Slippe ist ne Zumutung (dafür Kohle zu verlangen#q
aber wenn du nen Zugfahrzeug mit Allrad hast, wird´s gehen.
Nen Bezahl-Parkplatz gibt es jetzt auch direkt am Hafen und die Zufahrt ist jetzt auch OK (nicht mehr am Strand mit Festfahren). Hafenanlage selbst ist auch OK!


----------



## Thomas9904 (28. Dezember 2014)

*AW: Arkona Riff, Tromper Wiek, Glowe, Lohme auf Dorsch: Wer kennt sich aus?*

So weit, so gut - und nun :
Dorsche?

Da ich immer ne große Strecke zu fahren hab ans Meer, wäre es schön, wenn man nicht zu weit raus müsste, um Dorsch zu kriegen - drauf gekommen bin ich nämlich, weil man im Wiek wohl ausser bei reinem Ostwind immer rauskann.

Ein nicht unerheblicher Vorteil bei weiter Anreise.

Wenn ich aber zum Dorsch immer weit raus muss, dann kann ich mir das eigentlich auch schenken..

So mal meine Gedankengänge..


----------



## pohlk (28. Dezember 2014)

*AW: Arkona Riff, Tromper Wiek, Glowe, Lohme auf Dorsch: Wer kennt sich aus?*

Was heißt weit für dich?

Nach meiner Erfahrung kannst du die "flachen" Bereiche (bis 8m) im Winter eher vergessen. Und das ist ja fast die gesamte Bucht.
Trotzdem verläuft die 11m Linie relativ dicht unter Land, ist mit deinem Boot schnell angefahren.
Das Arkona Riff ist auf jeden Fall eine Versuch wert, hat Tiefen um die 15m und strukturierten Boden.
Was ich dir nicht zwingend empfehlen würde, ist die Ecke vor Glowe Richtung Lohme.

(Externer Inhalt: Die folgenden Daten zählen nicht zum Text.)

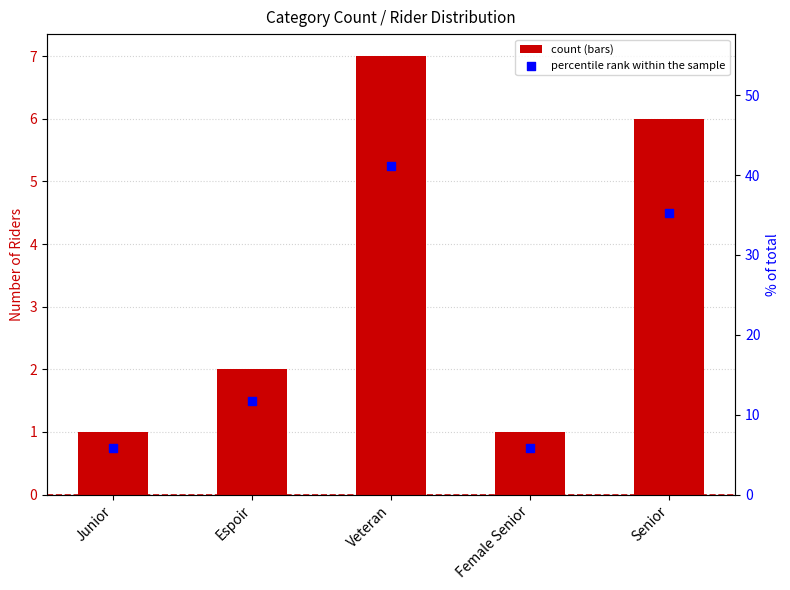

What is the total value across all series at Junior?

6.9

Zwar íst der Untergrund hervorragend (tiefes Wasser, Steine etc), aber ich konnte dort in Jahren keinen guten fang verbuchen...

Im Endeffekt wirst du die Fische suchen müssen, es sei denn ein Boardie hat noch DEN TIPP für dich.

Gruß Karsten

PS: Gruß an Burki


----------



## Thomas9904 (28. Dezember 2014)

*AW: Arkona Riff, Tromper Wiek, Glowe, Lohme auf Dorsch: Wer kennt sich aus?*

Ist doch schon mal was.
DANKE..
Also auch bei etwas mehr Wind Fisch zu fangen - davon ab, wo muss man nicht suchen?

Gerade Glowe Richtung Lohme hat ich mir auf der Seekarte aber eigentlich auch  schon etwas ausgeguckt, auch wegen der (laut Karte) vielen Steine da.


----------



## burki62 (28. Dezember 2014)

*AW: Arkona Riff, Tromper Wiek, Glowe, Lohme auf Dorsch: Wer kennt sich aus?*

PS: Gruß an Burki[/QUOTE]


Gruss zurück Karsten#h und nen guten Rutsch auch an alle

Also wir haben es im Oktober um Arkona herum probiert.
Frühs einige gute Dorschen und dann, wie als hätte jemand einen Schalter um gelegt.... nix mehr#c

Im Mai mit Karsten auch dort, aber nur kleine Dorsche, wenig geradeso-massige.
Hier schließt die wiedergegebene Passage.